== Text block ==
↓

Compute numerically the entries of the left-hand-side matrix:

In [8]:
yerrSq = yerr*yerr
sum_one_over_yerrSq = (1./yerrSq).sum()
sum_x_over_yerrSq = (xdata/yerrSq).sum()
sum_x2_over_yerrSq = (xdata*xdata/yerrSq).sum()
sum_x3_over_yerrSq = (xdata*xdata*xdata/yerrSq).sum()
sum_x4_over_yerrSq = (xdata*xdata*xdata*xdata/yerrSq).sum()
sum_y_over_yerrSq = (ydata/yerrSq).sum()
sum_xy_over_yerrSq = (xdata*ydata/yerrSq).sum()
sum_x2y_over_yerrSq = (xdata*xdata*ydata/yerrSq).sum()
In [9]:
mat = np.array([[sum_one_over_yerrSq,sum_x_over_yerrSq,sum_x2_over_yerrSq],
                [sum_x_over_yerrSq,sum_x2_over_yerrSq,sum_x3_over_yerrSq],
                [sum_x2_over_yerrSq,sum_x3_over_yerrSq,sum_x4_over_yerrSq]])
mat
Out[9]:
array([[  20.,   60.,  220.],
       [  60.,  220.,  900.],
       [ 220.,  900., 3916.]])

Invert the matrix:

In [10]:
mat_inv = np.linalg.inv(mat)
mat_inv
Out[10]:
array([[ 1.15      , -0.825     ,  0.125     ],
       [-0.825     ,  0.66785714, -0.10714286],
       [ 0.125     , -0.10714286,  0.01785714]])

Check

In [11]:
np.dot(mat,mat_inv)
Out[11]:
array([[ 1.00000000e+00,  3.66373598e-15, -9.02056208e-16],
       [-3.10862447e-15,  1.00000000e+00, -2.31759056e-15],
       [ 2.62012634e-14,  7.51620988e-14,  1.00000000e+00]])

Compute the entries of the right-hand-side vector:

In [12]:
noti = np.array([sum_y_over_yerrSq,sum_xy_over_yerrSq,sum_x2y_over_yerrSq])
noti
Out[12]:
array([ 52. , 177.6, 685.6])

Compute $a$, $b$ and $c$:

In [13]:
np.dot(mat_inv,noti)

↑

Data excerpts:

↓

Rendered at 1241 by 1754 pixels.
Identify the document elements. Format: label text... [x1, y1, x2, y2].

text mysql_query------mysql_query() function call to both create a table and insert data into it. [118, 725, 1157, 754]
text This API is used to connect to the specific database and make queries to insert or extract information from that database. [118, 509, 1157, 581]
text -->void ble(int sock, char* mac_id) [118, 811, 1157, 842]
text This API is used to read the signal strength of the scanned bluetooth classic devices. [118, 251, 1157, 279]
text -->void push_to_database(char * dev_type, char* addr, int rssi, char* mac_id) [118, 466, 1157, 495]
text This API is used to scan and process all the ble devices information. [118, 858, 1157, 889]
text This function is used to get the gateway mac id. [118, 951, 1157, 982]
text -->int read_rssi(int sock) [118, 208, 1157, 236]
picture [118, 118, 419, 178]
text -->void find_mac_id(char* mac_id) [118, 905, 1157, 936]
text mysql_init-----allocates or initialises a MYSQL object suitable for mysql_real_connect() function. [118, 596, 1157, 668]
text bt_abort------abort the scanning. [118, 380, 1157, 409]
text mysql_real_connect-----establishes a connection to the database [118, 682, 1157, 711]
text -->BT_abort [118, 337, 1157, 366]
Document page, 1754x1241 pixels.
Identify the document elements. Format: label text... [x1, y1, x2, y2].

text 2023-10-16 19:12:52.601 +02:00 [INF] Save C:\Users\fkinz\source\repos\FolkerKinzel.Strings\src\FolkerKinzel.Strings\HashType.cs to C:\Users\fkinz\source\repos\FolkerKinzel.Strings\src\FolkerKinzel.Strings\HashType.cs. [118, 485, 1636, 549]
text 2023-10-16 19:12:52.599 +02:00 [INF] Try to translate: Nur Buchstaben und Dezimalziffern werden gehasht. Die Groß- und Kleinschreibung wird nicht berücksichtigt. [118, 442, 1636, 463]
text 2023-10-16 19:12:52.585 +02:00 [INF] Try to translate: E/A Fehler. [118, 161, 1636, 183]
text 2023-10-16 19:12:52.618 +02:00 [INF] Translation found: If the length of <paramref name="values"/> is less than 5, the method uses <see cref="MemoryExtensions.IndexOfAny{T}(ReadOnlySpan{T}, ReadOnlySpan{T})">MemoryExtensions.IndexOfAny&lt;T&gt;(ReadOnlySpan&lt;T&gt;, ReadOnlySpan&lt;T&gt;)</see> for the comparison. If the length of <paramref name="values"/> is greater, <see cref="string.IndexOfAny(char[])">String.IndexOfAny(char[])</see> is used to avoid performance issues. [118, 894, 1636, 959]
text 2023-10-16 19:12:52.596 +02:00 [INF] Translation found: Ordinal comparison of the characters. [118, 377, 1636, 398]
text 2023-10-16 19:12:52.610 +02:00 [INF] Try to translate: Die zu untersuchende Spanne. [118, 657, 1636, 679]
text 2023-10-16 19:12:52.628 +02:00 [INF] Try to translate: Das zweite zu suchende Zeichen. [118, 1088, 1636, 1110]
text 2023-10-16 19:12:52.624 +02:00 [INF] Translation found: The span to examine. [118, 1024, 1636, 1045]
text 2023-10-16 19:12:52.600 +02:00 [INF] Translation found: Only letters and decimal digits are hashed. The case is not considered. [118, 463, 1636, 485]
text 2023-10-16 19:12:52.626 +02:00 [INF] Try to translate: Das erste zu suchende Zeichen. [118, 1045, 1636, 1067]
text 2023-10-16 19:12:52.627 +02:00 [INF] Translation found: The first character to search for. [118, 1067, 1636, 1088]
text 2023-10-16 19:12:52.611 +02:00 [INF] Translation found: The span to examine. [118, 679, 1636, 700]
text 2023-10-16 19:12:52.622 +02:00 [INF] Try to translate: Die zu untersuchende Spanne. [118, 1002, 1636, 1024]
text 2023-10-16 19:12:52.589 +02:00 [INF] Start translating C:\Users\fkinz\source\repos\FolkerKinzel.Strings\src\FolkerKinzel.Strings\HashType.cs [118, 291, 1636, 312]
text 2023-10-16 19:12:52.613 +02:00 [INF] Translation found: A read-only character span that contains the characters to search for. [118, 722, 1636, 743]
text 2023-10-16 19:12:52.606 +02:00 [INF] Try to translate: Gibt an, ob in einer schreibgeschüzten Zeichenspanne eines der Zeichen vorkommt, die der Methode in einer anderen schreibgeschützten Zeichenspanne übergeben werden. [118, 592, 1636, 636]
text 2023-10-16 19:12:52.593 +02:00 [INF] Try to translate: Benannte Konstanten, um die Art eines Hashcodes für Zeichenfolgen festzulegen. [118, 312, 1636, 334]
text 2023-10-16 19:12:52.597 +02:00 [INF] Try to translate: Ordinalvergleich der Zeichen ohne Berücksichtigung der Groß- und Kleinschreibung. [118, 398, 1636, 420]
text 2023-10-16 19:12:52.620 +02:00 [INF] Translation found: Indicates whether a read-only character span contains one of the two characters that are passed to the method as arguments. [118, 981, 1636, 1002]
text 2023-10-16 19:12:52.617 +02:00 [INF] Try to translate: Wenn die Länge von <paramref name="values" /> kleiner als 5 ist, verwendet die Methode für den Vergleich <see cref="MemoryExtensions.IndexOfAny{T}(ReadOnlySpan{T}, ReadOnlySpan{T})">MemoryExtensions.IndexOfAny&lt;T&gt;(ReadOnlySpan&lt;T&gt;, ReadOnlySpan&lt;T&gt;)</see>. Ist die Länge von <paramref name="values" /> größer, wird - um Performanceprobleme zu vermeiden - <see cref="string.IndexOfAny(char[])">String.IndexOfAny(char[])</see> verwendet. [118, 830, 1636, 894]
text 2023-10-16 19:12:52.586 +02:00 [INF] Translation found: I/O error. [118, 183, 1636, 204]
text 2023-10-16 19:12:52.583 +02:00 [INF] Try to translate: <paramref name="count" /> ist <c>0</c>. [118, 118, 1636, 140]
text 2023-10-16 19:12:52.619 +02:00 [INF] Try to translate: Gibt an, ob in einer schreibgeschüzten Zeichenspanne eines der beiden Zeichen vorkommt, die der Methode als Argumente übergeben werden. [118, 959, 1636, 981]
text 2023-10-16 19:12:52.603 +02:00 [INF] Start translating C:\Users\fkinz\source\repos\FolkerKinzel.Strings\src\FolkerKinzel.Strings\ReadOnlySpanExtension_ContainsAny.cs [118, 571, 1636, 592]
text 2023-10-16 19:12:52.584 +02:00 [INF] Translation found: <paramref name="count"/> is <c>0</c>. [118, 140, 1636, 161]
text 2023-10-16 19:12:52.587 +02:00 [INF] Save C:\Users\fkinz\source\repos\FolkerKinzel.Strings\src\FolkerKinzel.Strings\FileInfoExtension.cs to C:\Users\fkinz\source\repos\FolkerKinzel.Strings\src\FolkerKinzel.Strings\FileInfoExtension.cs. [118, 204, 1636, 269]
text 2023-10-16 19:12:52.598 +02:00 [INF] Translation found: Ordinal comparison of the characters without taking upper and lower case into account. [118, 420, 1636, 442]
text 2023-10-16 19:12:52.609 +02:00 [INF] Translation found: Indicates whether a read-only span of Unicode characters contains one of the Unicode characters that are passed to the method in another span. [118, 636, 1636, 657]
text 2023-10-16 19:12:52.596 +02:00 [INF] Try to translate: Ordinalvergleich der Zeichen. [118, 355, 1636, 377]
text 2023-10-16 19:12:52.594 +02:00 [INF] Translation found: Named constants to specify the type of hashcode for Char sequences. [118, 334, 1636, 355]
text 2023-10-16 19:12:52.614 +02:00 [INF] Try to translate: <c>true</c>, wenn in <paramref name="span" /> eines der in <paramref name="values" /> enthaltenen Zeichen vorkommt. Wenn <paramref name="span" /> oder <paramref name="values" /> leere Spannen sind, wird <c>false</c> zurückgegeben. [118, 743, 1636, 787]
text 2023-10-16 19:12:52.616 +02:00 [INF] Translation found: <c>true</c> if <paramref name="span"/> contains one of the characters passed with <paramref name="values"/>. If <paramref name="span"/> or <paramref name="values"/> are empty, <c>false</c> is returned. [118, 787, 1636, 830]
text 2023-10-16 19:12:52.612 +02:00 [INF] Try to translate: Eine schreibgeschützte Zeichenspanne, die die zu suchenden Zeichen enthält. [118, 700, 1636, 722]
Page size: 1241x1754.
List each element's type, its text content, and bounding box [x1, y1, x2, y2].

↑

== Activity A ==
In the notebook text, rewrite the passage starting at "sum_x3_over_yerrSq = (xdata*xdata*xdata/yerrSq).sum()" and ending at "sum_x2y_over_yerrSq = (xdata*xdata*ydata/yerrSq).sum()", replacing "ydata" with "yvals".
== Activity B ==
According to the notebook text, which NumPy function is called to invert the matrix?
These rows are independent material and have no connection to the notebook text.

== Your response A ==
sum_x3_over_yerrSq = (xdata*xdata*xdata/yerrSq).sum()
sum_x4_over_yerrSq = (xdata*xdata*xdata*xdata/yerrSq).sum()
sum_y_over_yerrSq = (yvals/yerrSq).sum()
sum_xy_over_yerrSq = (xdata*yvals/yerrSq).sum()
sum_x2y_over_yerrSq = (xdata*xdata*yvals/yerrSq).sum()

== Your response B ==
np.linalg.inv